А весна подходила, грозя превратить лед катка – в снег и воду, вырвать из-под ног почву наших фантастических встреч.
Марина слушала мои рассказы о Борисе Сергеевиче с сердечным вниманием. Она понимала прекрасно, что этот человек ни с кем из наших друзей не идет в ряд.
В каком году был построен в Москве Казанский вокзал? Любование москвичей грандиозным зрелищем широко раскинувшегося массива нового вокзала в восточном стиле, радостно для глаз украсившего площадь со скучным, казенным Николаевским (Петербургским) вокзалом и кустарнорусским Ярославским. Были теплые дни, флорентийская эмаль неба обводила новые очертания над площадью, и плыли над мавританскими крышами пышные, как сбитые сливки, московские облака…
Марина собиралась в Гурзуф и списывалась с кем-то – о комнате. К концу моих экзаменов она должна была быть уже в Коктебеле, у Максимилиана Александровича Волошина. Я собиралась туда же. Это будет мое первое самостоятельное путешествие.
Приближались экзамены. Я не занималась, я была уверена, что хорошо сдам. Но все последние вечера я провела в обществе Б. С. Т. – у. нас дома.
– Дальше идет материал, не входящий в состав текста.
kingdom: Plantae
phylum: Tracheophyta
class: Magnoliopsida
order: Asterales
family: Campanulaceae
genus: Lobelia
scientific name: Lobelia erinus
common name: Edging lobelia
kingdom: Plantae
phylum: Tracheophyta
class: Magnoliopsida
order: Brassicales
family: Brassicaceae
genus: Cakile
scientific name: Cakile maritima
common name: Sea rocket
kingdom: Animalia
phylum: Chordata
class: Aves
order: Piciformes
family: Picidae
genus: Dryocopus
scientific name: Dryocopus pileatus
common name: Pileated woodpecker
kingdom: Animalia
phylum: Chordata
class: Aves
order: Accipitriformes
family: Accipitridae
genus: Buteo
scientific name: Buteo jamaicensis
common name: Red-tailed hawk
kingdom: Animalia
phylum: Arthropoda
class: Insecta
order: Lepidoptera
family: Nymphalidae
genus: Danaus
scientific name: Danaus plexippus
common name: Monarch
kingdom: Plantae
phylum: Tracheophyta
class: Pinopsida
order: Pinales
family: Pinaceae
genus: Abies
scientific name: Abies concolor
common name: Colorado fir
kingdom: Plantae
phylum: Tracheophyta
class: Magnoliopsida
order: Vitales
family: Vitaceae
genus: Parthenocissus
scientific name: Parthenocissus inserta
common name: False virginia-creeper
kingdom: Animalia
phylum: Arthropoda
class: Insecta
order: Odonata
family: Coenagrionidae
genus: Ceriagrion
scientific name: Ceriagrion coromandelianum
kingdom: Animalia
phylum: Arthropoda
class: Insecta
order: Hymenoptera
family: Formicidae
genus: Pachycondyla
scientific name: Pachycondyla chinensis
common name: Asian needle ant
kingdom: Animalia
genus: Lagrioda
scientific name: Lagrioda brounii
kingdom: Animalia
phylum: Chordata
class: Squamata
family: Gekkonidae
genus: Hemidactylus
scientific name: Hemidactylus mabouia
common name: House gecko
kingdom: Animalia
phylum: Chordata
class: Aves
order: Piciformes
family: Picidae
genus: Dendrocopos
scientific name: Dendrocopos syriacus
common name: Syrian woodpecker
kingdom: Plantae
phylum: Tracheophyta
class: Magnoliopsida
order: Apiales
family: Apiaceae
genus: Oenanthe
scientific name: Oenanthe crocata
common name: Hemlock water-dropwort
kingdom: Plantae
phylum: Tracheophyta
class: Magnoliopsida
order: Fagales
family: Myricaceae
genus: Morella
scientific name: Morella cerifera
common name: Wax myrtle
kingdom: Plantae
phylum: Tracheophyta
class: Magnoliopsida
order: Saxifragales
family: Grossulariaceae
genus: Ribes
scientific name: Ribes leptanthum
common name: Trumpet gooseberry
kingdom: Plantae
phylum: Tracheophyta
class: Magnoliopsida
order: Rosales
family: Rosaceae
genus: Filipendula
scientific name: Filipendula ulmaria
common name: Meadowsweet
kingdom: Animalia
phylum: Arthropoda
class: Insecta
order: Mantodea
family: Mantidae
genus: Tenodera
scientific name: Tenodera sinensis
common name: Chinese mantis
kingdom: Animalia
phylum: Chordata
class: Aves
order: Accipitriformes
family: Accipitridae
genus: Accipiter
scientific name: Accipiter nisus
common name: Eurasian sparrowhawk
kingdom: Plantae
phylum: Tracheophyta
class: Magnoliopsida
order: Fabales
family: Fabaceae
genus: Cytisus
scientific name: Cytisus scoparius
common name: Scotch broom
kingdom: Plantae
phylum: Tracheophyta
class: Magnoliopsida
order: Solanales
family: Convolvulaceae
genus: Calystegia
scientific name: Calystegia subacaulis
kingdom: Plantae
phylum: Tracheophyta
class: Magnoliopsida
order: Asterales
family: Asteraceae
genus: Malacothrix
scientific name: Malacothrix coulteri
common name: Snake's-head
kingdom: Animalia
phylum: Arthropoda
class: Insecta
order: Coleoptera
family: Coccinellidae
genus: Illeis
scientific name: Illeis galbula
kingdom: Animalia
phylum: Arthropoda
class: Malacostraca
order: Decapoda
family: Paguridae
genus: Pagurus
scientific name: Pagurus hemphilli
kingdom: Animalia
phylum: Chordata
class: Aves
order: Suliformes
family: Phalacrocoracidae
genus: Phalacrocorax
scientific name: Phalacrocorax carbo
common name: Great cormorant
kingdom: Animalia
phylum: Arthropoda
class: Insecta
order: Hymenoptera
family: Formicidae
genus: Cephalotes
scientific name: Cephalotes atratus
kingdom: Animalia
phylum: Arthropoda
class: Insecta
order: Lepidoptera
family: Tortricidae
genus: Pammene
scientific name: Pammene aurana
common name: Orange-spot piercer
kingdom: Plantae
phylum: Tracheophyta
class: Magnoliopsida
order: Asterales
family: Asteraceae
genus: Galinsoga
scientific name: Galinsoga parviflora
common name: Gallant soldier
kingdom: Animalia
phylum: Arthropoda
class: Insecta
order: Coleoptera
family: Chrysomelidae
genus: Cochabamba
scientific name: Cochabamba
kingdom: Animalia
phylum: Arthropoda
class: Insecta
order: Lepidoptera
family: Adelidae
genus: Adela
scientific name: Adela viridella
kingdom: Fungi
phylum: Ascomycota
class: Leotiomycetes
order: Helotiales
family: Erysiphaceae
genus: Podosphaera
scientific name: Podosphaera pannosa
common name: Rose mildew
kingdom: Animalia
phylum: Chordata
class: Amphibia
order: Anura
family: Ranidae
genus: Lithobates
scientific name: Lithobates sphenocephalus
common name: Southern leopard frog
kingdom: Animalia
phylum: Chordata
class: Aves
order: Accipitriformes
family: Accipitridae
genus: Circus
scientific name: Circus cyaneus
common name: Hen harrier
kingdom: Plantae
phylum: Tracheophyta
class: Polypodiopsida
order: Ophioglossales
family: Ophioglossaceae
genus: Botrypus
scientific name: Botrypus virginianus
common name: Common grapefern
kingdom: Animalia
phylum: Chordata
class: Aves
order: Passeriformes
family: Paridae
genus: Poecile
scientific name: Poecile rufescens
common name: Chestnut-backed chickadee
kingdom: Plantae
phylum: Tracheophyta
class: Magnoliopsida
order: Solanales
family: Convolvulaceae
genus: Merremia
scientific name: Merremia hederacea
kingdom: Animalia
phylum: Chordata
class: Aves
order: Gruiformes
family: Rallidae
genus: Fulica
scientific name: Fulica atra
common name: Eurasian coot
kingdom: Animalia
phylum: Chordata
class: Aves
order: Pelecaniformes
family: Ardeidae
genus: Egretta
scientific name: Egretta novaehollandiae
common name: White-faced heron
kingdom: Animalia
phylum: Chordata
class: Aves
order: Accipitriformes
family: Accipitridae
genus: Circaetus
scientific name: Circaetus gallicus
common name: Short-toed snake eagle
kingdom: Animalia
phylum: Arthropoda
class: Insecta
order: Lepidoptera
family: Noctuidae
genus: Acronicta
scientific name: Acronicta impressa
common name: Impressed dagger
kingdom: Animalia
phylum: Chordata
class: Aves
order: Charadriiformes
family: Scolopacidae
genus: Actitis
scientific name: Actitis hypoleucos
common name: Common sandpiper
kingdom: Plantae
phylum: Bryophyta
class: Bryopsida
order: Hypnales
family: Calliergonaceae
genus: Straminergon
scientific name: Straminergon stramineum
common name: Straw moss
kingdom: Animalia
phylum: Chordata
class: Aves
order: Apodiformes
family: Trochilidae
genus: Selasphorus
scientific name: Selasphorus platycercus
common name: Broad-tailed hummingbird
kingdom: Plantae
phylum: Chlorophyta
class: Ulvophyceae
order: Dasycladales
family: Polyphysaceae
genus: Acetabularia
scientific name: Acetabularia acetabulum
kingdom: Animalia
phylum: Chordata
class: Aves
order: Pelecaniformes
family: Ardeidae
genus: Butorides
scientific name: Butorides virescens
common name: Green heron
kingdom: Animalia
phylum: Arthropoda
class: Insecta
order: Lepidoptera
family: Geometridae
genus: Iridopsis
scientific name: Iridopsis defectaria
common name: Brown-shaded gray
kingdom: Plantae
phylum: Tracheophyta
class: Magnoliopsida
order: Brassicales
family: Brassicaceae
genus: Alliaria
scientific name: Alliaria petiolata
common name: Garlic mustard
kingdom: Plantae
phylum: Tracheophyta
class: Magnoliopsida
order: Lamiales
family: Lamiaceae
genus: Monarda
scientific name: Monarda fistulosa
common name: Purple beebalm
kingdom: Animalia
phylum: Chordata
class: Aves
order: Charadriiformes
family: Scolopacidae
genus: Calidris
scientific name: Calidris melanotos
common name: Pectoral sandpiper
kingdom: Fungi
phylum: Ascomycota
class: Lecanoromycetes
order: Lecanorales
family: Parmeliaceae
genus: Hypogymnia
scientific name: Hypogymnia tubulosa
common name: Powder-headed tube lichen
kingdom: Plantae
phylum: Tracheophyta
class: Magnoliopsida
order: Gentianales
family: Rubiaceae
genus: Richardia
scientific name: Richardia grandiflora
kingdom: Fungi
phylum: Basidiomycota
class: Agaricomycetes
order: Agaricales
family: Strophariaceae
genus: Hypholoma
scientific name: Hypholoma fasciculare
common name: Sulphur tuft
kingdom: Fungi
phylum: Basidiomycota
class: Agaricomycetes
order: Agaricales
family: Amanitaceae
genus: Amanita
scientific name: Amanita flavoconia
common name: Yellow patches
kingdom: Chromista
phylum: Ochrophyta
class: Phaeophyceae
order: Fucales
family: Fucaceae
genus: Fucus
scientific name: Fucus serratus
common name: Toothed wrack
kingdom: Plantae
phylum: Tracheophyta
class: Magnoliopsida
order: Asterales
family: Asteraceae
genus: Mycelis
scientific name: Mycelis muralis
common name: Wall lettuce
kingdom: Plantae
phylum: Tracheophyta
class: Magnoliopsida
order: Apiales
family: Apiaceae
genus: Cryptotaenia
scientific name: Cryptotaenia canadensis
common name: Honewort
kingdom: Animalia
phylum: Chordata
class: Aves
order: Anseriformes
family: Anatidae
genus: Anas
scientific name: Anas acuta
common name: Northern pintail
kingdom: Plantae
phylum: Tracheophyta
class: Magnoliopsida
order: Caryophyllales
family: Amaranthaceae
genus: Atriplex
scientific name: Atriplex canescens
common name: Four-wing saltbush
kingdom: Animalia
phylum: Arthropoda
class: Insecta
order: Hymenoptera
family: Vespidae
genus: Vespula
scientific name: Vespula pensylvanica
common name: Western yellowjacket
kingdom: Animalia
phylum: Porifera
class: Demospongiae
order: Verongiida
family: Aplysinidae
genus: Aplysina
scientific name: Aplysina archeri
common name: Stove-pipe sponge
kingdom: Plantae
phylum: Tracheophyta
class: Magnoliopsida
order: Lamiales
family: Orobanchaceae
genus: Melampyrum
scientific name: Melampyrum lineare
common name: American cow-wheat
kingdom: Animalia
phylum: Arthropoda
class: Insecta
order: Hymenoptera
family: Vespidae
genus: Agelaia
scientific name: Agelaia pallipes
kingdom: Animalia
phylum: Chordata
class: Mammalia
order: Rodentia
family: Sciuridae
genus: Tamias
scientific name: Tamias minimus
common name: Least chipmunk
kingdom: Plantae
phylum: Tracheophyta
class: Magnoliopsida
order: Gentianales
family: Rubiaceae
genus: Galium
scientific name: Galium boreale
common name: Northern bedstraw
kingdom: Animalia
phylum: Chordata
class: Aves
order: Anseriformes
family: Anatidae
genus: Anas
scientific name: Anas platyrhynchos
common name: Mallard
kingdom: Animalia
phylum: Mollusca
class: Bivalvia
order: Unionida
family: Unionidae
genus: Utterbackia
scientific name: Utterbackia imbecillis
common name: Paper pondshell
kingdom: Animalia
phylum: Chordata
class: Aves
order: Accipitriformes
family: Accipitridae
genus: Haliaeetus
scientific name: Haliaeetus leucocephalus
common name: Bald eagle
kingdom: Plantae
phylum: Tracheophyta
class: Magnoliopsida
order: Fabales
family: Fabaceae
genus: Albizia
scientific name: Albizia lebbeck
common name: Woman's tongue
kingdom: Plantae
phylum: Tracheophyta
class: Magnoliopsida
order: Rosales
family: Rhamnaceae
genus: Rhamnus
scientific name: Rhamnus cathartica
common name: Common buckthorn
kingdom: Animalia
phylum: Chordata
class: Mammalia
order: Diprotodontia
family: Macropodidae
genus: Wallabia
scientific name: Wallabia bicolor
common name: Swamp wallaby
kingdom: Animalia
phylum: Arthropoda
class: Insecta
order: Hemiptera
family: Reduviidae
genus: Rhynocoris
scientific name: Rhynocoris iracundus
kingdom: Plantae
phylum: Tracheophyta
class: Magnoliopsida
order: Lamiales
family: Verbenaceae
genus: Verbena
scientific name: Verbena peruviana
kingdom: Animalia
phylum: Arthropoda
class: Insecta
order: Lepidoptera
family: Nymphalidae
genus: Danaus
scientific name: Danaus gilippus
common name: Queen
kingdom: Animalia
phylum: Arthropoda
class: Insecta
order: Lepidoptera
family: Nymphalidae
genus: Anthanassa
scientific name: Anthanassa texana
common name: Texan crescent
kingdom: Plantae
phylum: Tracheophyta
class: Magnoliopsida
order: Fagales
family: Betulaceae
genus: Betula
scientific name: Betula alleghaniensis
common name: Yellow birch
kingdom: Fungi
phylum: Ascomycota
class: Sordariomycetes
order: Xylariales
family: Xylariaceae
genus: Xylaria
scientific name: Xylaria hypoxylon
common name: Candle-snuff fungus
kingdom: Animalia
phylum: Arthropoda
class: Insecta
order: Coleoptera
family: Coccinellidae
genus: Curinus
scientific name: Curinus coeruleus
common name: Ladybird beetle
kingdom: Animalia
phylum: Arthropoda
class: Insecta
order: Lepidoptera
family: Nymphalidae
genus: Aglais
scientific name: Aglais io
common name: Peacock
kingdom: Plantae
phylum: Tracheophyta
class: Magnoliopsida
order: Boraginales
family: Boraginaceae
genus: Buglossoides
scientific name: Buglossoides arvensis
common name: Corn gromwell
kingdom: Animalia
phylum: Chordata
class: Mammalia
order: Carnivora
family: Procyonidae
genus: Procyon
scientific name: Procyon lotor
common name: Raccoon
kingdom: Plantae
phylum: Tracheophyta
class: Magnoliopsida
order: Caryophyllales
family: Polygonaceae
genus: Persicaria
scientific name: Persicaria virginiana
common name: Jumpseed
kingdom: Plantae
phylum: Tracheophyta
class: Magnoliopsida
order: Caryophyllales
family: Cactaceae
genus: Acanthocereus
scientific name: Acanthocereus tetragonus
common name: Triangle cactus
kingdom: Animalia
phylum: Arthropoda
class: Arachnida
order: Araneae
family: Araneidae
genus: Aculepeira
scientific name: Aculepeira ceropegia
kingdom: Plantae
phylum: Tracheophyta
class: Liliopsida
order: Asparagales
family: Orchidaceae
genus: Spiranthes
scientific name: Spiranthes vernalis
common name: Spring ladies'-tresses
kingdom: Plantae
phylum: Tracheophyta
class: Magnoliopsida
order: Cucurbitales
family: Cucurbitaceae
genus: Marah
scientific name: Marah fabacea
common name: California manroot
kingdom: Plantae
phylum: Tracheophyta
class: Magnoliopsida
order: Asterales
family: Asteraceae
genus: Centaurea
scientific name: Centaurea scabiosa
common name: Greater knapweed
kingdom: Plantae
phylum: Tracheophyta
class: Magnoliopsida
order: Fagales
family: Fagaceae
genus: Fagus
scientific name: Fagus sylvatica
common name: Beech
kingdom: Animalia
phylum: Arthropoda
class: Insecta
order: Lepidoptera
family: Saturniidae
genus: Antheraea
По пути на экзамен по химии я выучила на извозчике, 48 формул, почти незнакомых. Из них меня спросили две: воду и серную кислоту. Их помню – и только их: Н2О и Н2504 – до сих пор.
Я сдала географию на четверку. Я не успела перечесть весь раздел «Малороссия» – только один! – зато остальные знала отлично. Назубок выучила учебник, ходя между тополями и акациями двора. Ну что ж, не она же мне непременно достанется! И досталась -она. Мне пришлось попросить разрешения переменить билет. Огорченный учитель: «В ы – переменить билет? Но я же не смогу поставить вам пять»… Я блестяще ответила про Финляндию – и получила «четыре». Это был предпоследний экзамен. Настал письменный эказмен русского языка. Я вошла в класс – на крыльях. Тема сочинения была «Творчество Екатерины Великой». Я его совершенно не знала! Даже не раскрывала! И совсем не любила ее, – наоборот. У двух ближайших подруг справа и слева – руки дрожали. Я села, блаженно
глядя на них, взяла перо – и первая кончила (волнуясь: а вдруг первой подаст – Алиса Говсеева?). Я хотела подать первой, сегодня, – но решила все же перечесть, и первой подала – она. В сочинении я доказала, что современники Екатерины были даровитее ее, что она и ее творчество преувеличено, развенчала ее в прах. Я не привела ни одного названия, кроме «Фелицы», – потому что не знала (все -«из головы»!). Умело лавируя меж неназванным, тоном девяностолетнего мудреца.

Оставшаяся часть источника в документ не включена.